Excerpts from a dataset:
*** Block opens ***

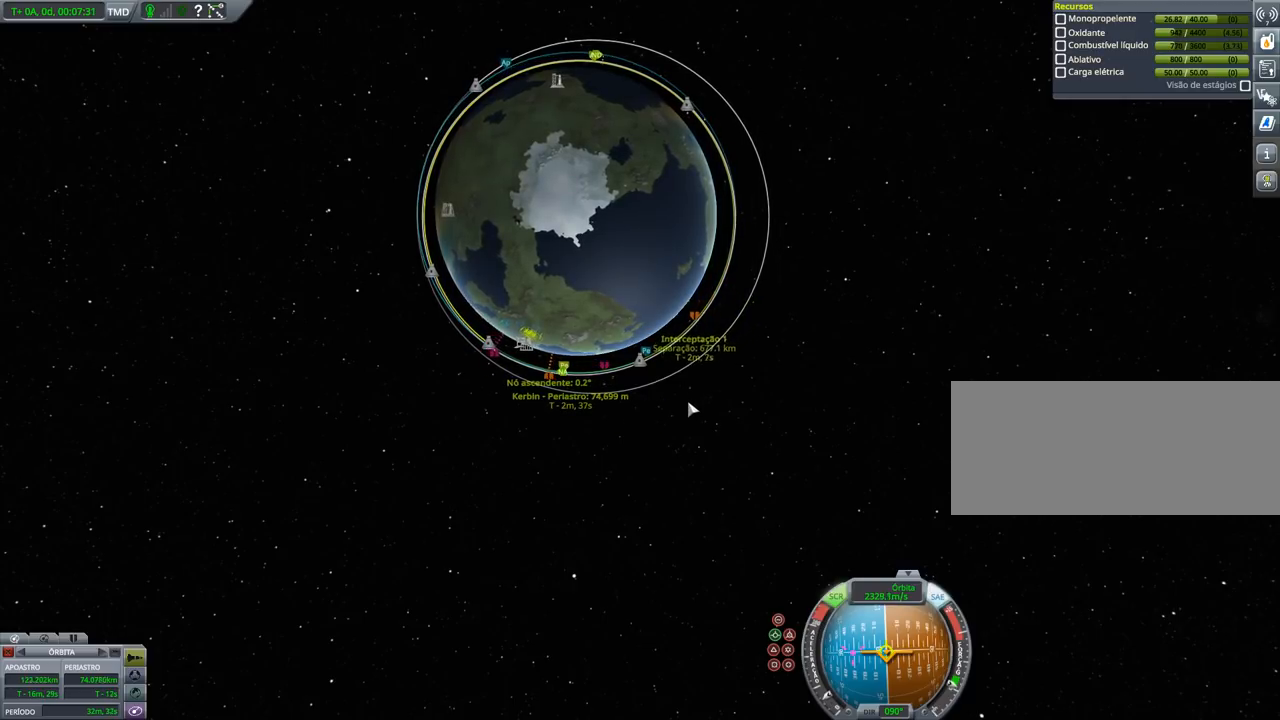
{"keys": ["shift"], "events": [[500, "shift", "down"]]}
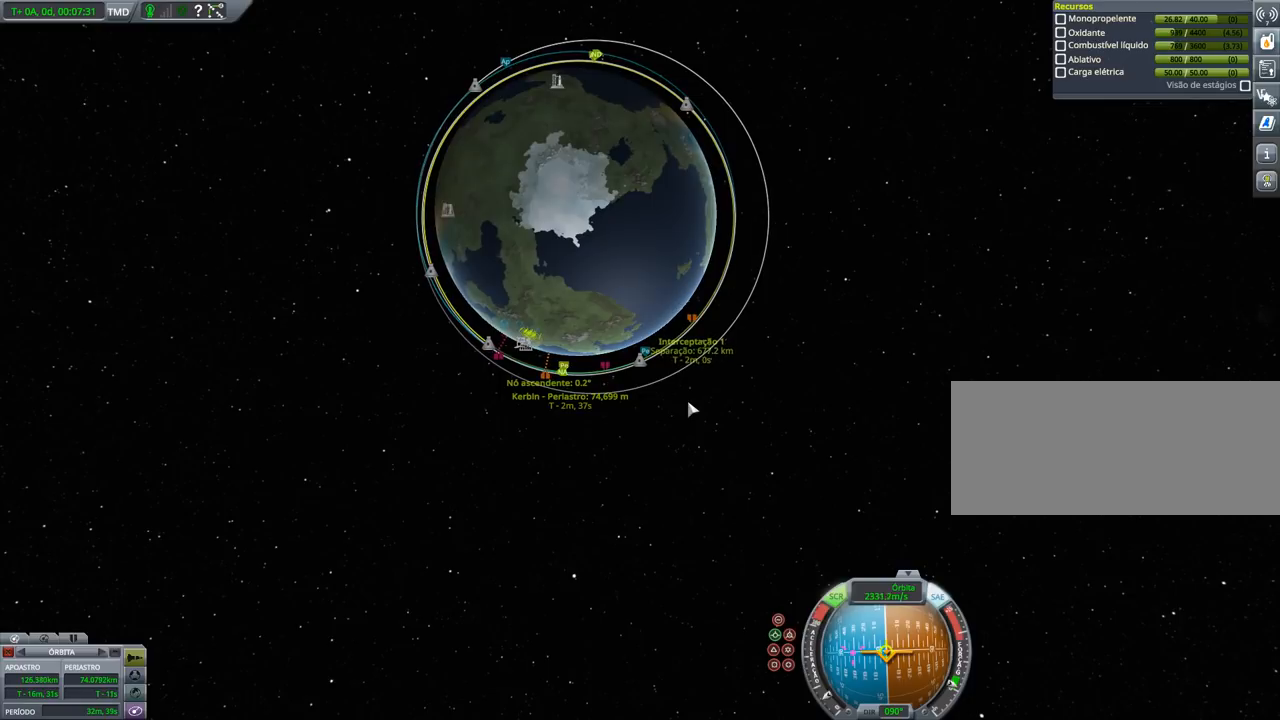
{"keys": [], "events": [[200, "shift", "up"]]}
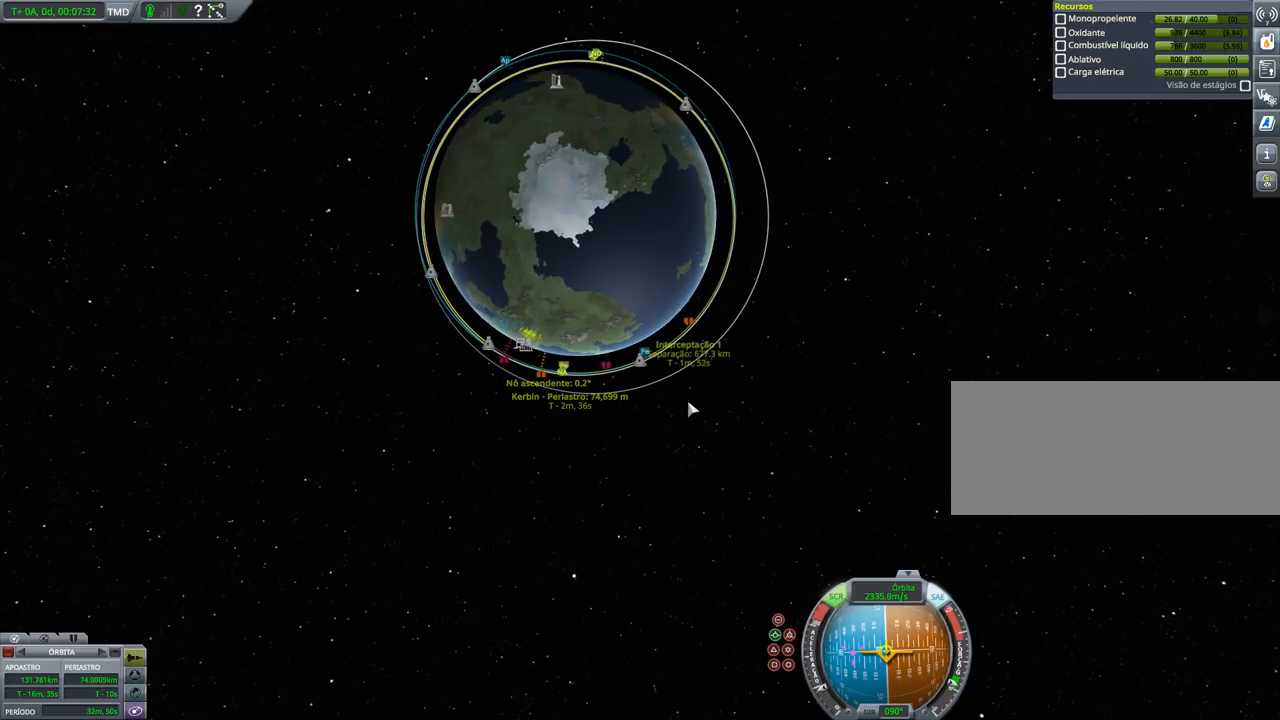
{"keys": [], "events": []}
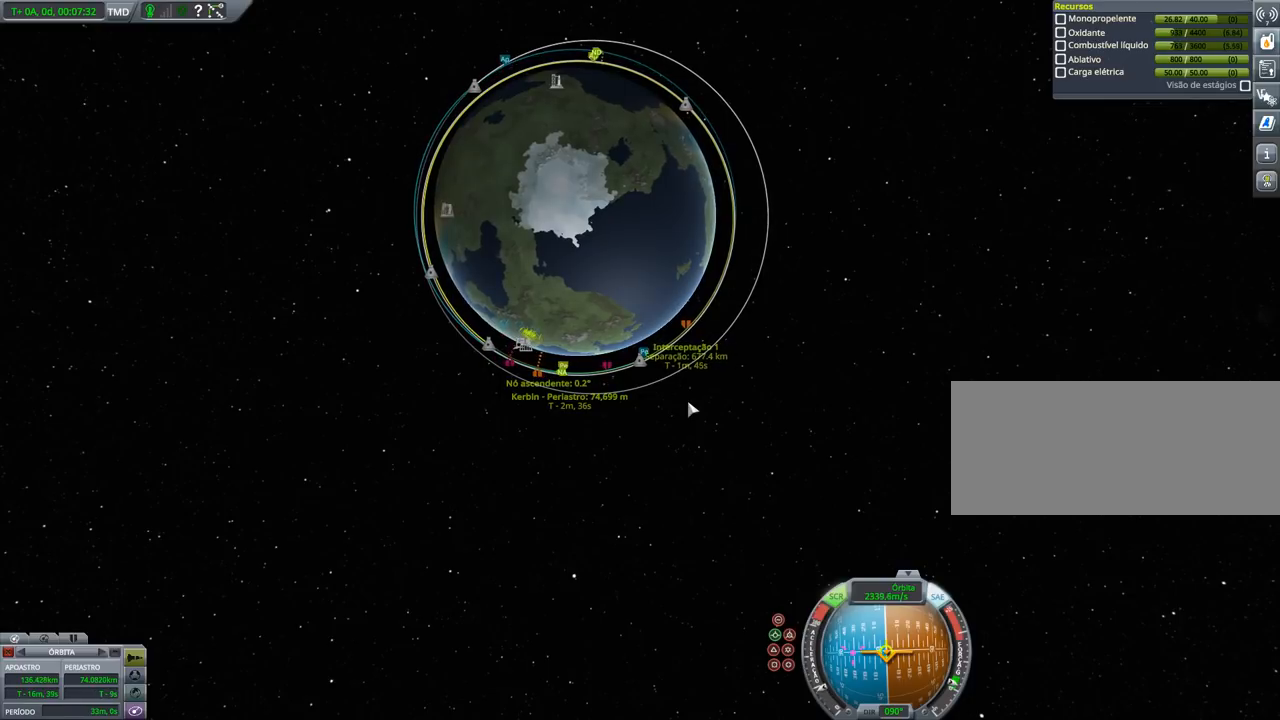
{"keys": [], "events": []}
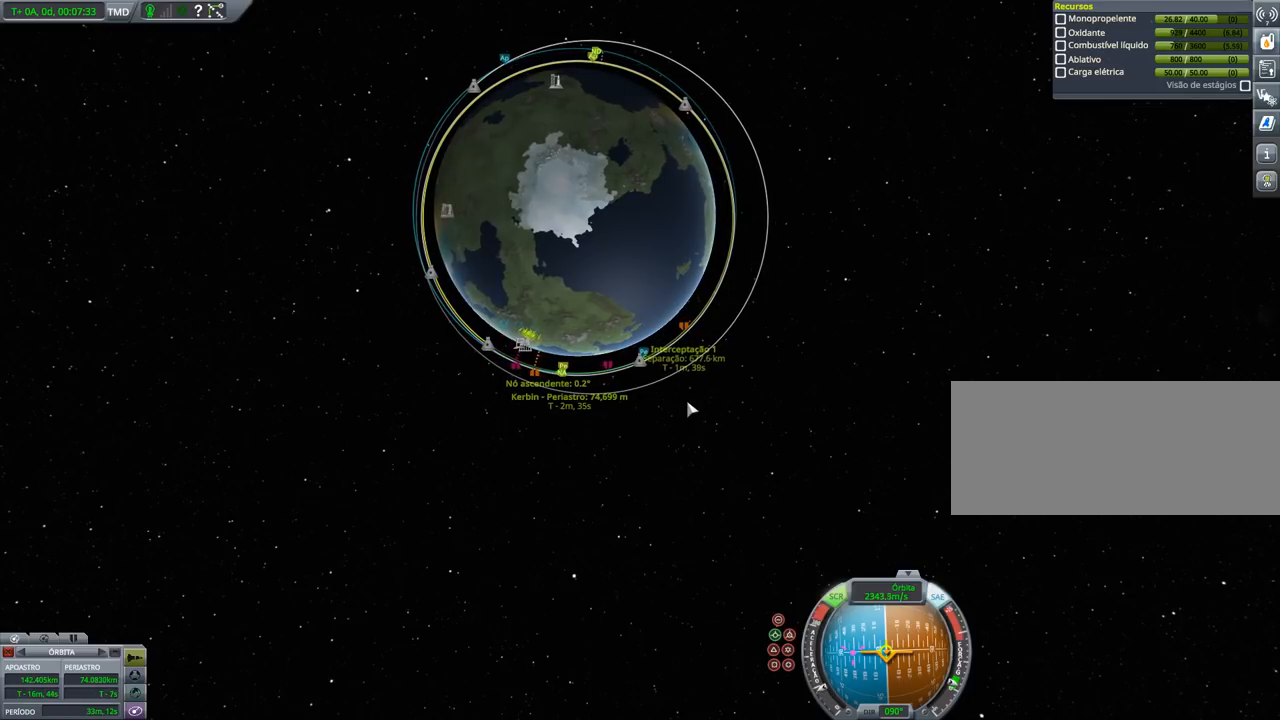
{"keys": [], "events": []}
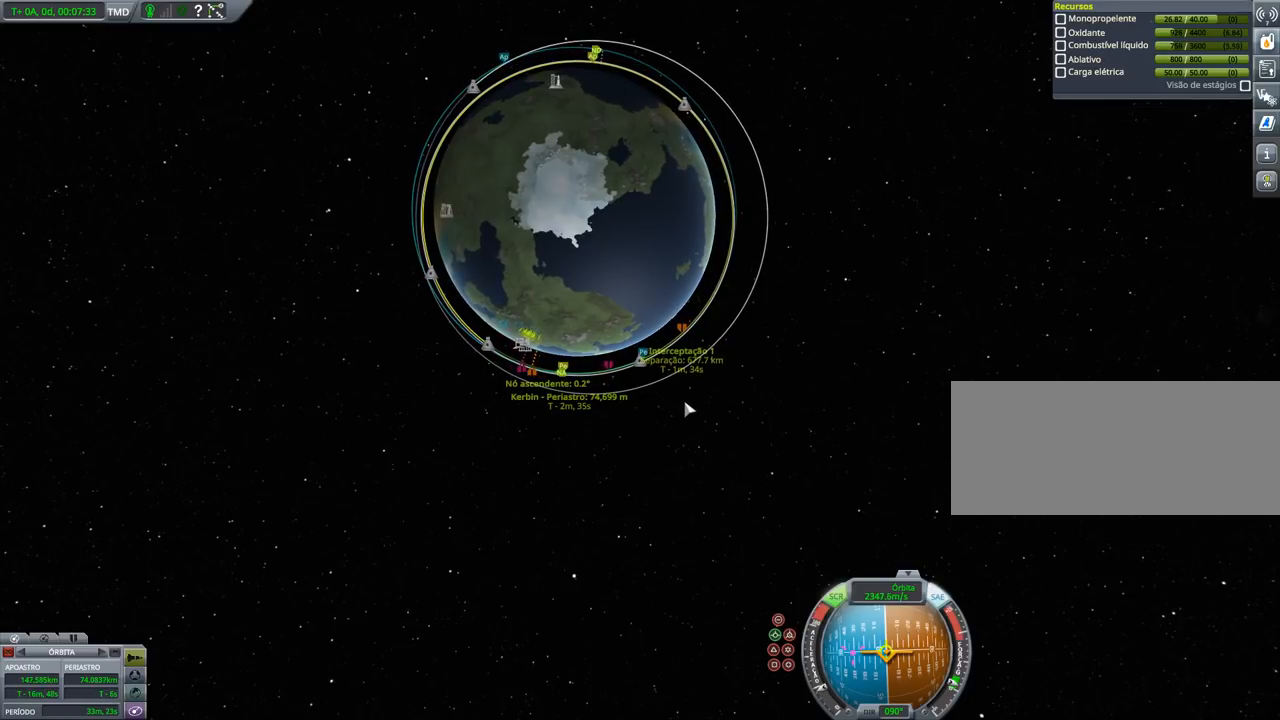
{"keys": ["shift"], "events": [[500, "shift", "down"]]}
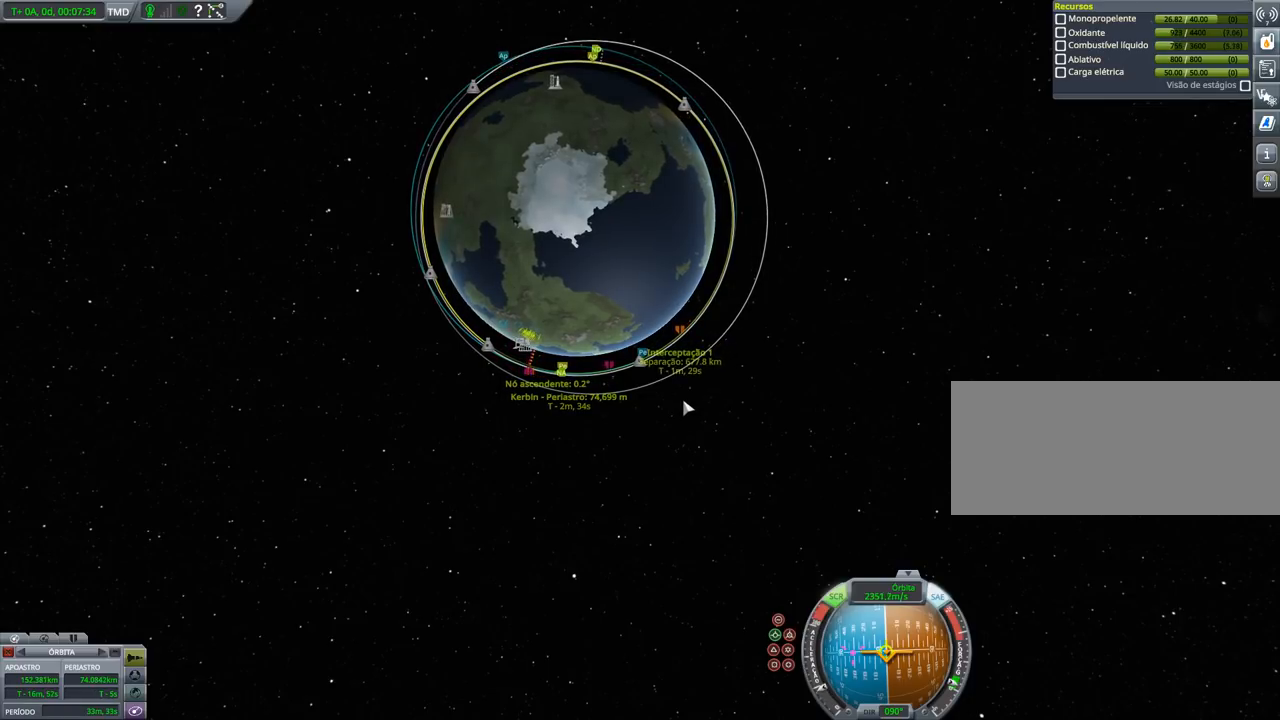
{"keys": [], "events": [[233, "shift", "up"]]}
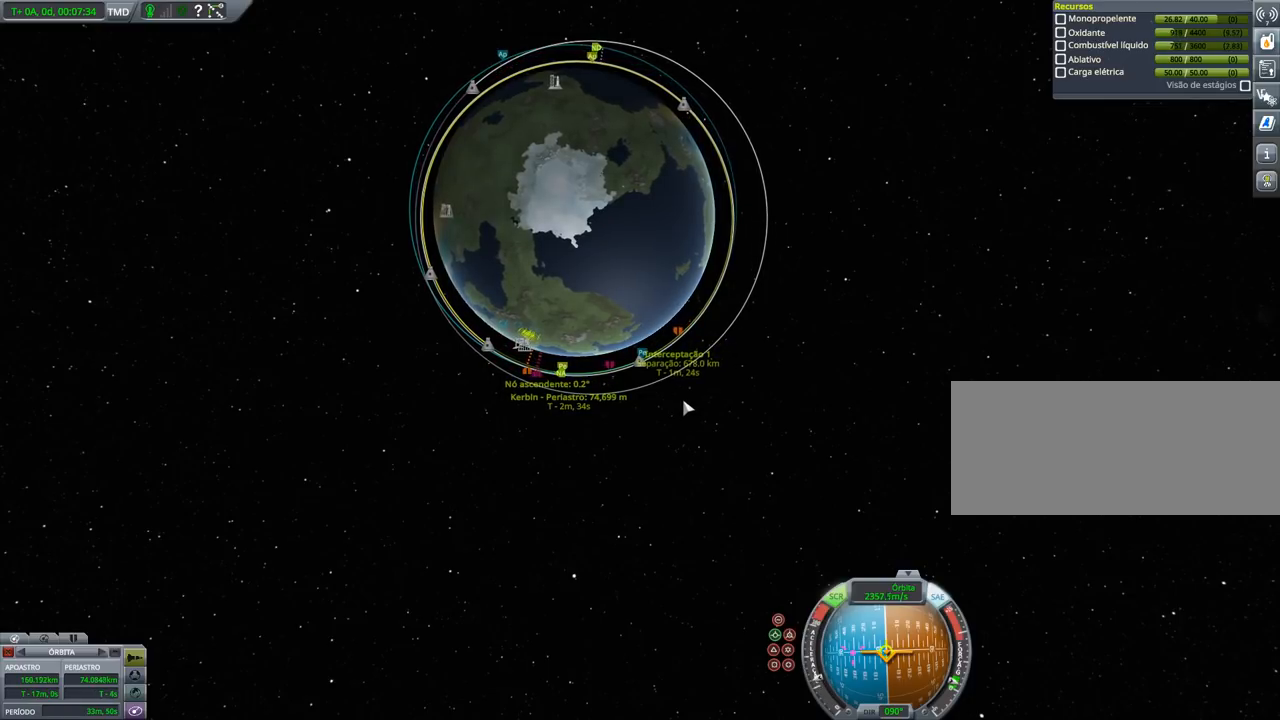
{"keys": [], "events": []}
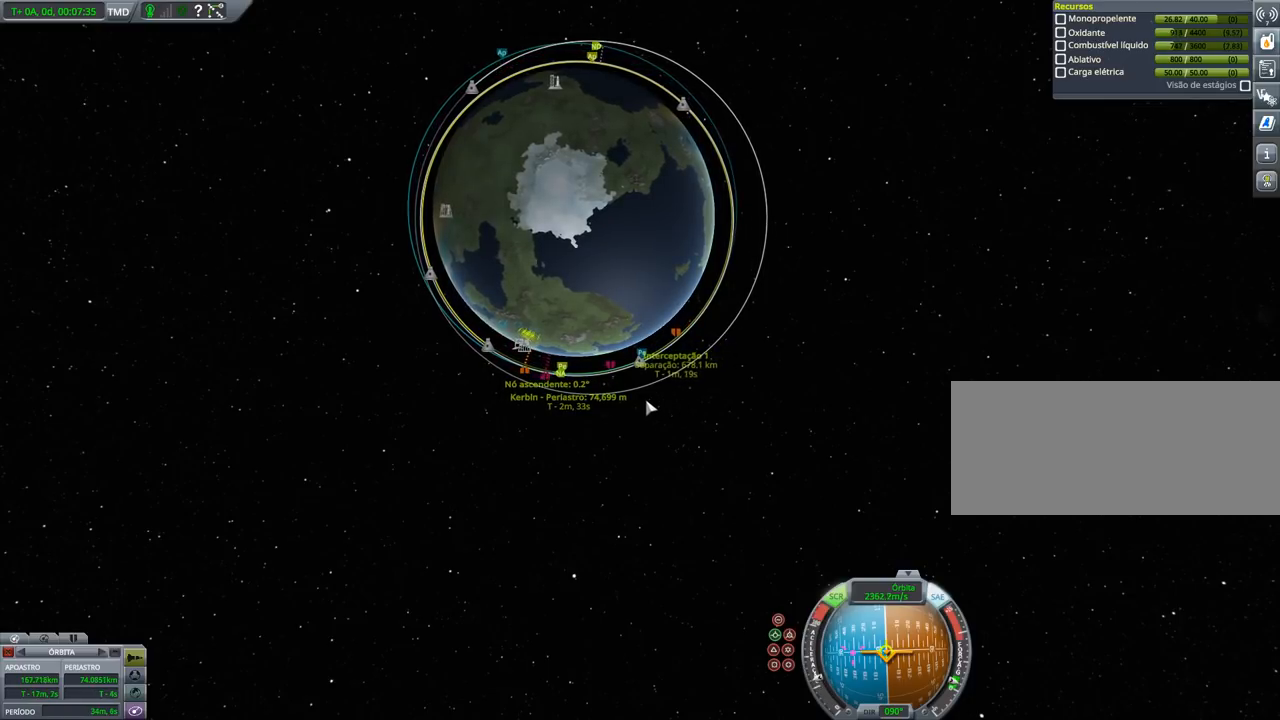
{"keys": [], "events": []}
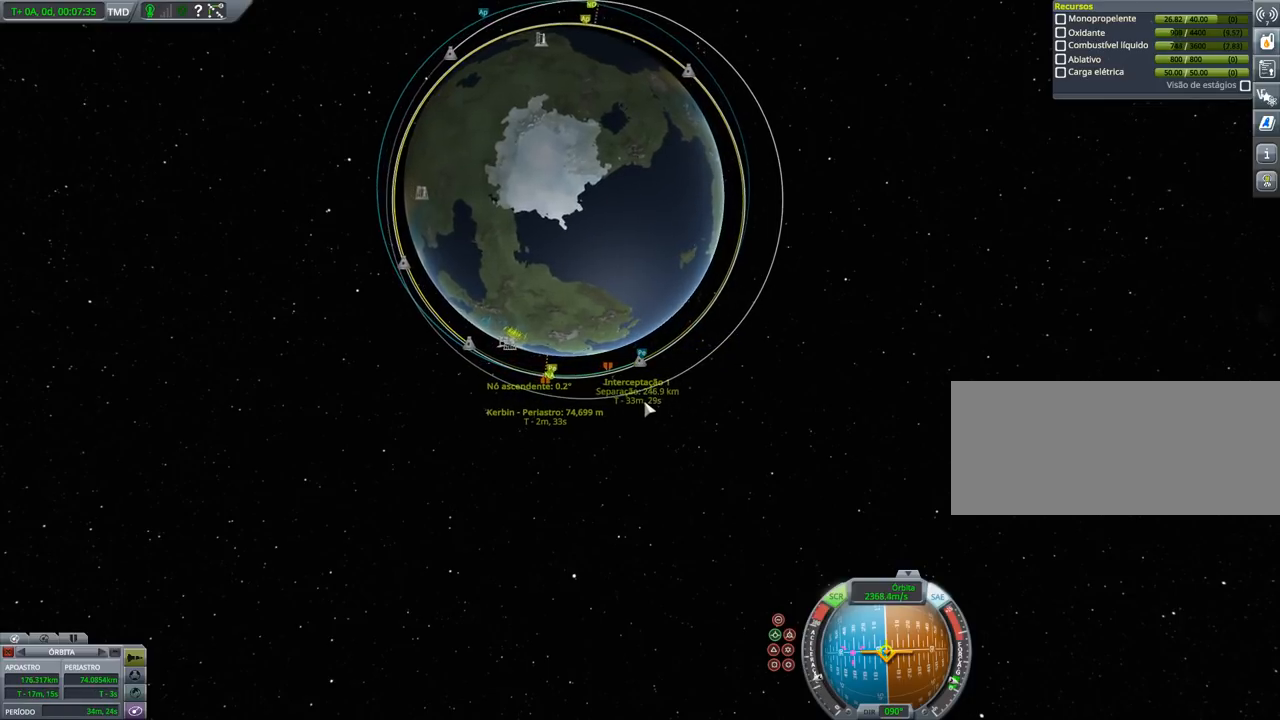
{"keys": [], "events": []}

*** Block closes ***

Write out each entry exactly as given, but skip the pictures.

{"keys": ["shift"], "events": [[500, "shift", "down"]]}
{"keys": [], "events": [[200, "shift", "up"]]}
{"keys": [], "events": []}
{"keys": [], "events": []}
{"keys": [], "events": []}
{"keys": ["shift"], "events": [[500, "shift", "down"]]}
{"keys": [], "events": [[233, "shift", "up"]]}
{"keys": [], "events": []}
{"keys": [], "events": []}
{"keys": [], "events": []}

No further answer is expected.